DATA FOR THE TASK:
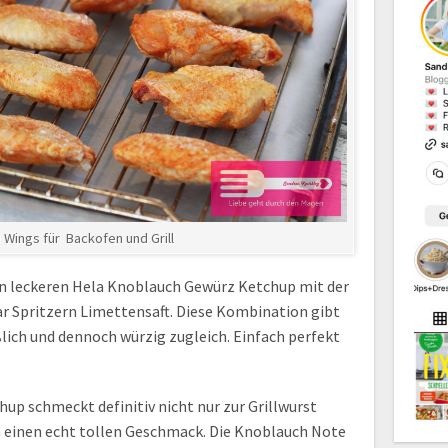
 Wings für Backofen und Grill
en leckeren Hela Knoblauch Gewürz Ketchup mit der
ar Spritzern Limettensaft. Diese Kombination gibt
ßlich und dennoch würzig zugleich. Einfach perfekt
p schmeckt definitiv nicht nur zur Grillwurst
n einen echt tollen Geschmack. Die Knoblauch Note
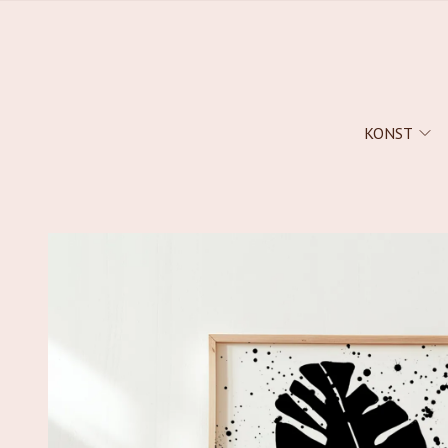
KONST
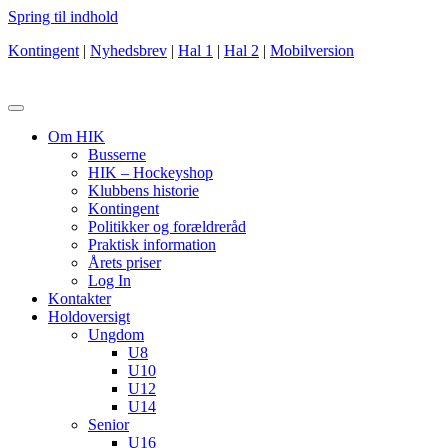
Spring til indhold
Kontingent
|
Nyhedsbrev
|
Hal 1
|
Hal 2
|
Mobilversion
Om HIK
Busserne
HIK – Hockeyshop
Klubbens historie
Kontingent
Politikker og forældreråd
Praktisk information
Årets priser
Log In
Kontakter
Holdoversigt
Ungdom
U8
U10
U12
U14
Senior
U16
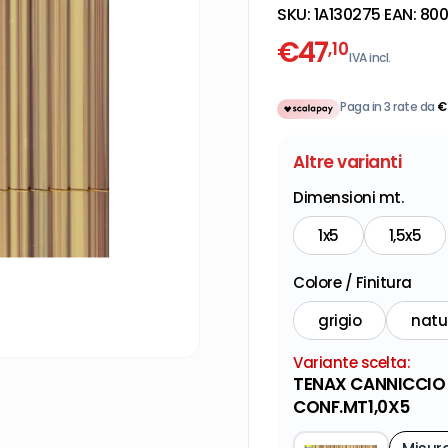
SKU:
1A130275
·
EAN:
800
€
47
,10
IVA incl.
Paga in 3 rate da
€
Altre varianti
Dimensioni mt.
1x5
1,5x5
Colore / Finitura
grigio
natu
Variante scelta:
TENAX CANNICCIO
CONF.MT1,0X5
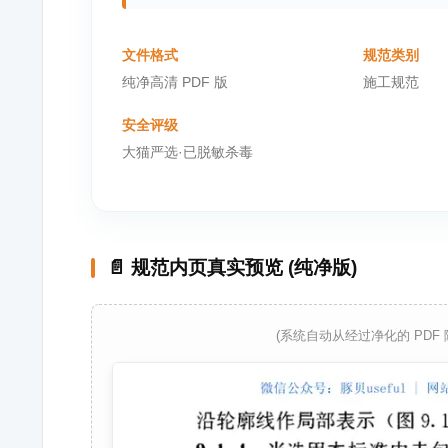
文件格式
规范类别
纯净高清 PDF 版
施工规范
安全评级
大猫严选·已脱敏杀毒
📄 规范内页真实预览 (纯净版)
(系统自动从经过净化的 PDF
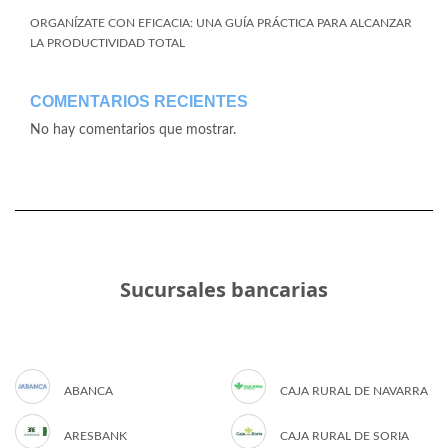
ORGANÍZATE CON EFICACIA: UNA GUÍA PRÁCTICA PARA ALCANZAR
LA PRODUCTIVIDAD TOTAL
COMENTARIOS RECIENTES
No hay comentarios que mostrar.
Sucursales bancarias
ABANCA
CAJA RURAL DE NAVARRA
ARESBANK
CAJA RURAL DE SORIA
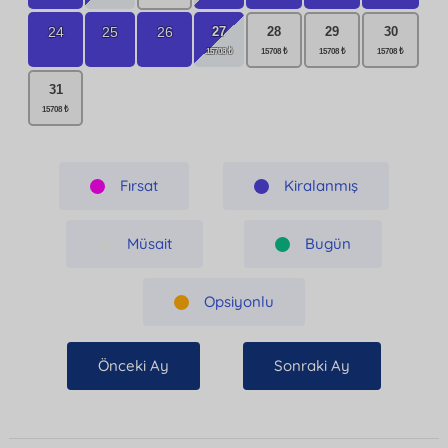
27
24
25
26
28
29
30
31
Fırsat
Kiralanmış
Müsait
Bugün
Opsiyonlu
Önceki Ay
Sonraki Ay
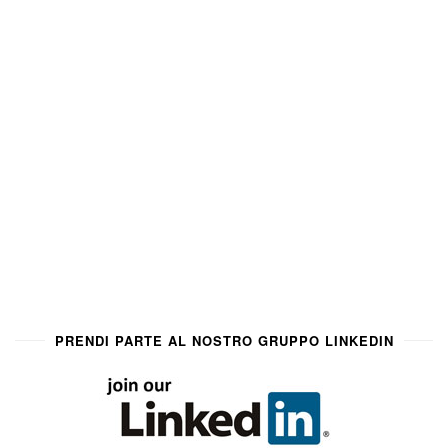
PRENDI PARTE AL NOSTRO GRUPPO LINKEDIN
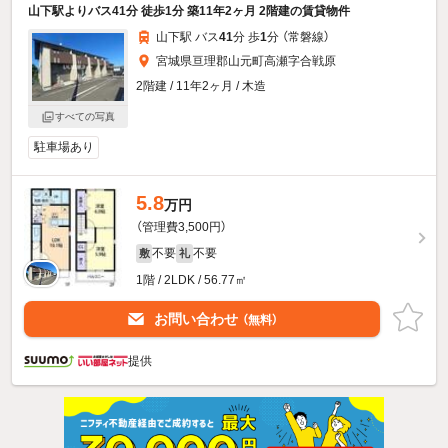
山下駅よりバス41分 徒歩1分 築11年2ヶ月 2階建の賃貸物件
山下駅 バス
41
分 歩
1
分 （常磐線）
宮城県亘理郡山元町高瀬字合戦原
2階建 / 11年2ヶ月 / 木造
すべての写真
駐車場あり
5.8
万円
（管理費3,500円）
不要
不要
敷
礼
1階 / 2LDK / 56.77㎡
お問い合わせ
（無料）
提供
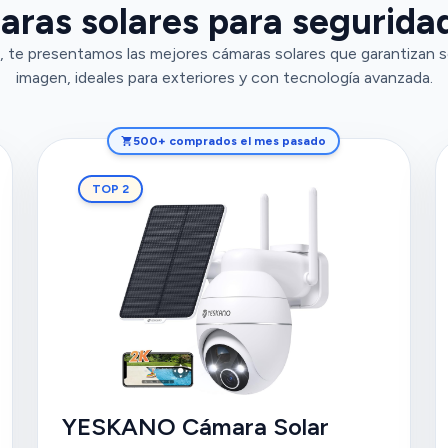
ras solares para seguridad
 te presentamos las mejores cámaras solares que garantizan s
imagen, ideales para exteriores y con tecnología avanzada.
500+ comprados el mes pasado
TOP 2
YESKANO Cámara Solar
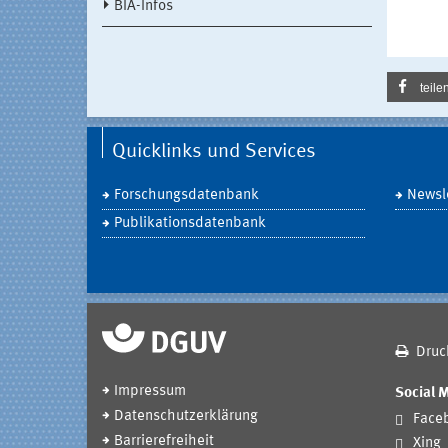
BIA-Infos
teile
Quicklinks und Services
Forschungsdatenbank
Newsle
Publikationsdatenbank
Druc
Impressum
Social 
Datenschutzerklärung
Face
Barrierefreiheit
Xing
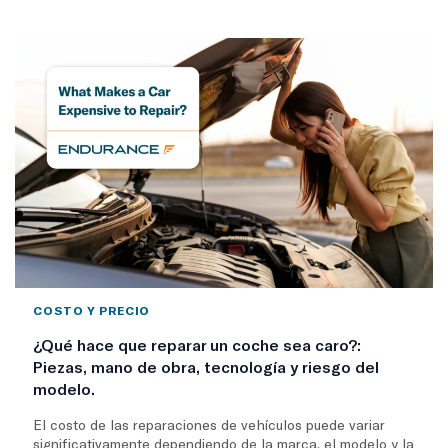
COSTO Y PRECIO
¿Qué hace que reparar un coche sea caro?:
Piezas, mano de obra, tecnología y riesgo del
modelo.
El costo de las reparaciones de vehículos puede variar
significativamente dependiendo de la marca, el modelo y la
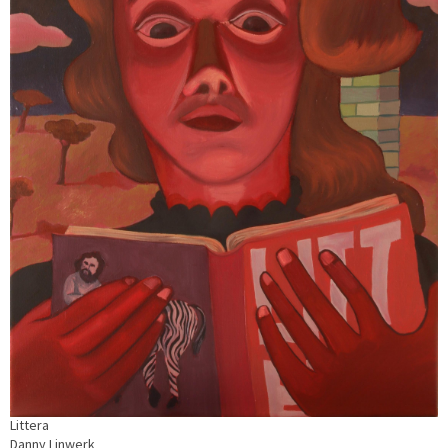
Littera
Danny Linwerk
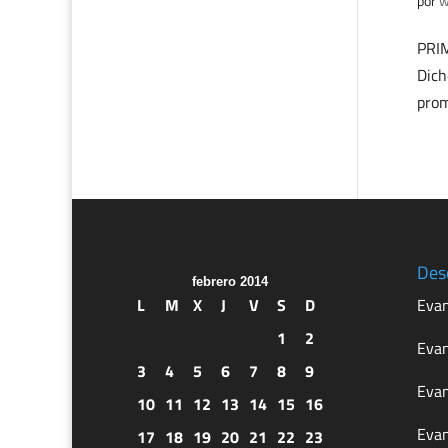
por
w
PRIM
Dich
prom
Des
febrero 2014
L
M
X
J
V
S
D
Evan
1
2
Evan
3
4
5
6
7
8
9
Evan
10
11
12
13
14
15
16
Evan
17
18
19
20
21
22
23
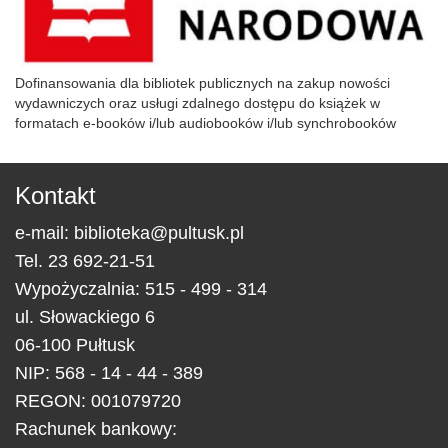
Dofinansowania dla bibliotek publicznych na zakup nowości
wydawniczych oraz usługi zdalnego dostępu do książek w
formatach e-booków i/lub audiobooków i/lub synchrobooków
Kontakt
e-mail:
biblioteka@pultusk.pl
Tel.
23 692-21-51
Wypożyczalnia: 515 - 499 - 314
ul.
Słowackiego 6
06-100
Pułtusk
NIP: 568 - 14 - 44 - 389
REGON: 001079720
Rachunek bankowy:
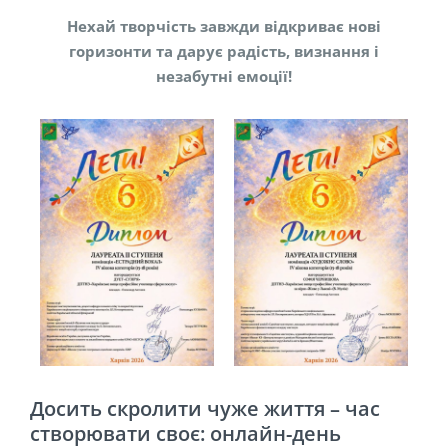
Нехай творчість завжди відкриває нові
горизонти та дарує радість, визнання і
незабутні емоції!
Досить скролити чуже життя – час
створювати своє: онлайн-день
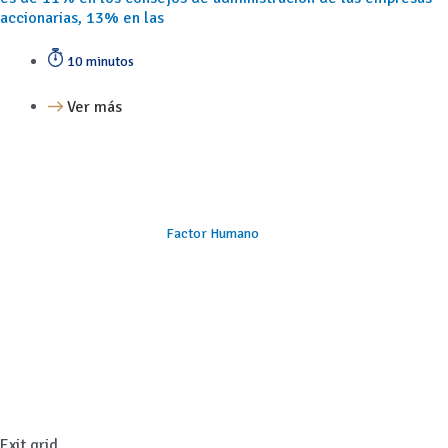
accionarias, 13% en las
10 minutos
Ver más
Factor Humano
Exit grid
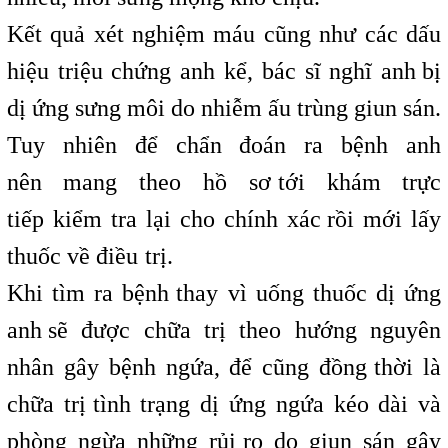
Kết quả xét nghiệm máu cũng như các dấu
hiệu triệu chứng anh kể, bác sĩ nghĩ anh
,
bị
dị ứng sưng môi do nhiễm ấu trùng giun sán.
Tuy nhiên để chẩn đoán ra bệnh anh
nên mang theo hồ sơ
t
tới khám trực
tiếp kiểm tra lại cho chính xác
,
rồi mới lấy
thuốc về điều
t
trị.
Khi tìm ra bệnh
t
thay vì uống thuốc dị ứng
anh
,
sẽ được chữa trị theo hướng nguyên
nhân gây bệnh ngứa, để cũng đồng
t
thời là
chữa trị
i
tình trạng dị ứng ngứa kéo dài và
phòng ngừa những rủi
i
ro do giun sán gây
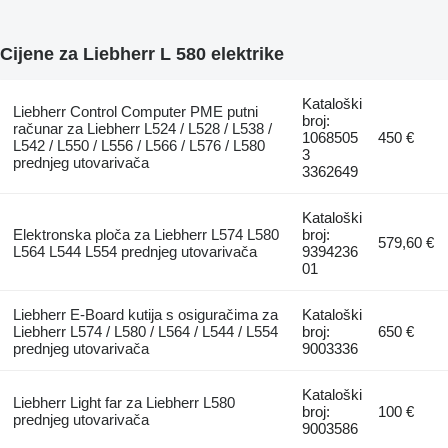
Cijene za Liebherr L 580 elektrike
Kataloški
Liebherr Control Computer PME putni
broj:
računar za Liebherr L524 / L528 / L538 /
1068505
450 €
L542 / L550 / L556 / L566 / L576 / L580
3
prednjeg utovarivača
3362649
Kataloški
Elektronska ploča za Liebherr L574 L580
broj:
579,60 €
L564 L544 L554 prednjeg utovarivača
9394236
01
Liebherr E-Board kutija s osiguračima za
Kataloški
Liebherr L574 / L580 / L564 / L544 / L554
broj:
650 €
prednjeg utovarivača
9003336
Kataloški
Liebherr Light far za Liebherr L580
broj:
100 €
prednjeg utovarivača
9003586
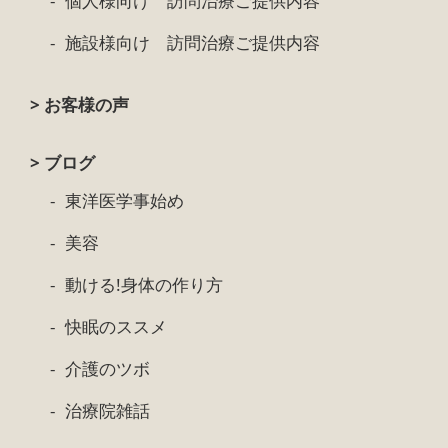
個人様向け 訪問治療ご提供内容
施設様向け 訪問治療ご提供内容
> お客様の声
> ブログ
東洋医学事始め
美容
動ける!身体の作り方
快眠のススメ
介護のツボ
治療院雑話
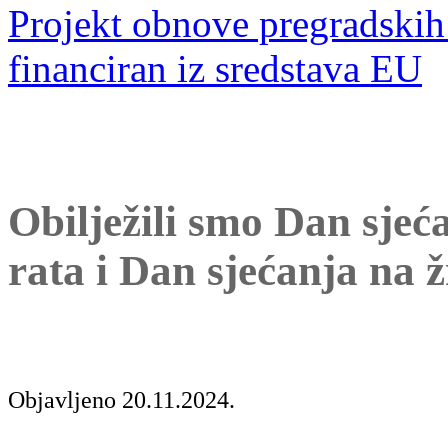
Projekt obnove pregradskih 
financiran iz sredstava EU
Obilježili smo Dan sje
rata i Dan sjećanja na 
Objavljeno 20.11.2024.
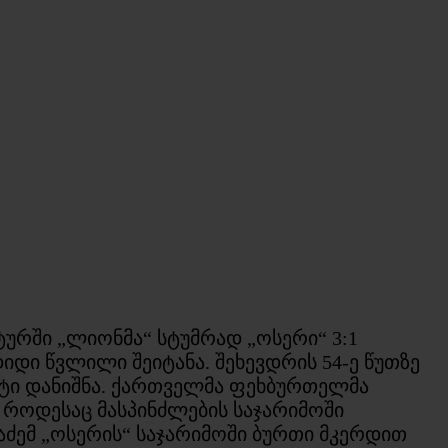
ტურში „ლიონმა“ სტუმრად „ოსერი“ 3:1
დი წვლილი შეიტანა. შეხევდრის 54-ე წუთზე
ალტი დანიშნა. ქართველმა ფეხბურთელმა
, როდესაც მასპინძლების საჯარიმოში
ტაძემ „ოსერის“ საჯარიმოში ბურთი მკერდით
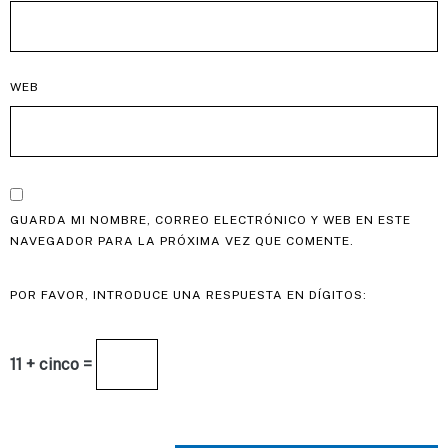
WEB
GUARDA MI NOMBRE, CORREO ELECTRÓNICO Y WEB EN ESTE
NAVEGADOR PARA LA PRÓXIMA VEZ QUE COMENTE.
POR FAVOR, INTRODUCE UNA RESPUESTA EN DÍGITOS:
11 + cinco =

WHAT THE TASK ASKS: Retype the text from all of the items above line for line, with no changes, and leave the pictures out of your answer.

RESULT OF THE TASK:
 Wings für Backofen und Grill
en leckeren Hela Knoblauch Gewürz Ketchup mit der
ar Spritzern Limettensaft. Diese Kombination gibt
ßlich und dennoch würzig zugleich. Einfach perfekt
p schmeckt definitiv nicht nur zur Grillwurst
n einen echt tollen Geschmack. Die Knoblauch Note
KONST
Spring til indhold
Kontingent
|
Nyhedsbrev
|
Hal 1
|
Hal 2
|
Mobilversion
Om HIK
Busserne
HIK – Hockeyshop
Klubbens historie
Kontingent
Politikker og forældreråd
Praktisk information
Årets priser
Log In
Kontakter
Holdoversigt
Ungdom
U8
U10
U12
U14
Senior
U16
SKU:
1A130275
·
EAN:
800
€
47
,10
IVA incl.
Paga in 3 rate da
€
Altre varianti
Dimensioni mt.
1x5
1,5x5
Colore / Finitura
grigio
natu
Variante scelta:
TENAX CANNICCIO
CONF.MT1,0X5
文件格式
规范类别
纯净高清 PDF 版
施工规范
安全评级
大猫严选·已脱敏杀毒
📄 规范内页真实预览 (纯净版)
(系统自动从经过净化的 PDF
ORGANÍZATE CON EFICACIA: UNA GUÍA PRÁCTICA PARA ALCANZAR
LA PRODUCTIVIDAD TOTAL
COMENTARIOS RECIENTES
No hay comentarios que mostrar.
Sucursales bancarias
ABANCA
CAJA RURAL DE NAVARRA
ARESBANK
CAJA RURAL DE SORIA
27
24
25
26
28
29
30
31
Fırsat
Kiralanmış
Müsait
Bugün
Opsiyonlu
Önceki Ay
Sonraki Ay
PRENDI PARTE AL NOSTRO GRUPPO LINKEDIN
山下駅よりバス41分 徒歩1分 築11年2ヶ月 2階建の賃貸物件
山下駅 バス
41
分 歩
1
分 （常磐線）
宮城県亘理郡山元町高瀬字合戦原
2階建 / 11年2ヶ月 / 木造
すべての写真
駐車場あり
5.8
万円
（管理費3,500円）
不要
不要
敷
礼
1階 / 2LDK / 56.77㎡
お問い合わせ
（無料）
提供
ras solares para seguridad
 te presentamos las mejores cámaras solares que garantizan s
imagen, ideales para exteriores y con tecnología avanzada.
500+ comprados el mes pasado
TOP 2
YESKANO Cámara Solar
BIA-Infos
teile
Quicklinks und Services
Forschungsdatenbank
Newsle
Publikationsdatenbank
Druc
Impressum
Social 
Datenschutzerklärung
Face
Barrierefreiheit
Xing
COSTO Y PRECIO
¿Qué hace que reparar un coche sea caro?:
Piezas, mano de obra, tecnología y riesgo del
modelo.
El costo de las reparaciones de vehículos puede variar
significativamente dependiendo de la marca, el modelo y la
Littera
Danny Linwerk
por
w
PRIM
Dich
prom
Des
febrero 2014
L
M
X
J
V
S
D
Evan
1
2
Evan
3
4
5
6
7
8
9
Evan
10
11
12
13
14
15
16
Evan
17
18
19
20
21
22
23
Dofinansowania dla bibliotek publicznych na zakup nowości
wydawniczych oraz usługi zdalnego dostępu do książek w
formatach e-booków i/lub audiobooków i/lub synchrobooków
Kontakt
e-mail:
biblioteka@pultusk.pl
Tel.
23 692-21-51
Wypożyczalnia: 515 - 499 - 314
ul.
Słowackiego 6
06-100
Pułtusk
NIP: 568 - 14 - 44 - 389
REGON: 001079720
Rachunek bankowy:
Нехай творчість завжди відкриває нові
горизонти та дарує радість, визнання і
незабутні емоції!
Досить скролити чуже життя – час
створювати своє: онлайн-день
accionarias, 13% en las
10 minutos
Ver más
Factor Humano
Exit grid
Kết quả xét nghiệm máu cũng như các dấu
hiệu triệu chứng anh kể, bác sĩ nghĩ anh
,
bị
dị ứng sưng môi do nhiễm ấu trùng giun sán.
Tuy nhiên để chẩn đoán ra bệnh anh
nên mang theo hồ sơ
t
tới khám trực
tiếp kiểm tra lại cho chính xác
,
rồi mới lấy
thuốc về điều
t
trị.
Khi tìm ra bệnh
t
thay vì uống thuốc dị ứng
anh
,
sẽ được chữa trị theo hướng nguyên
nhân gây bệnh ngứa, để cũng đồng
t
thời là
chữa trị
i
tình trạng dị ứng ngứa kéo dài và
phòng ngừa những rủi
i
ro do giun sán gây
Cijene za Liebherr L 580 elektrike
Kataloški
Liebherr Control Computer PME putni
broj:
računar za Liebherr L524 / L528 / L538 /
1068505
450 €
L542 / L550 / L556 / L566 / L576 / L580
3
prednjeg utovarivača
3362649
Kataloški
Elektronska ploča za Liebherr L574 L580
broj:
579,60 €
L564 L544 L554 prednjeg utovarivača
9394236
01
Liebherr E-Board kutija s osiguračima za
Kataloški
Liebherr L574 / L580 / L564 / L544 / L554
broj:
650 €
prednjeg utovarivača
9003336
Kataloški
Liebherr Light far za Liebherr L580
broj:
100 €
prednjeg utovarivača
9003586
個人様向け 訪問治療ご提供内容
施設様向け 訪問治療ご提供内容
> お客様の声
> ブログ
東洋医学事始め
美容
動ける!身体の作り方
快眠のススメ
介護のツボ
治療院雑話
Projekt obnove pregradskih 
financiran iz sredstava EU
Obilježili smo Dan sje
rata i Dan sjećanja na 
Objavljeno 20.11.2024.
ტურში „ლიონმა“ სტუმრად „ოსერი“ 3:1
დი წვლილი შეიტანა. შეხევდრის 54-ე წუთზე
ალტი დანიშნა. ქართველმა ფეხბურთელმა
, როდესაც მასპინძლების საჯარიმოში
ტაძემ „ოსერის“ საჯარიმოში ბურთი მკერდით
WEB
GUARDA MI NOMBRE, CORREO ELECTRÓNICO Y WEB EN ESTE
NAVEGADOR PARA LA PRÓXIMA VEZ QUE COMENTE.
POR FAVOR, INTRODUCE UNA RESPUESTA EN DÍGITOS:
11 + cinco =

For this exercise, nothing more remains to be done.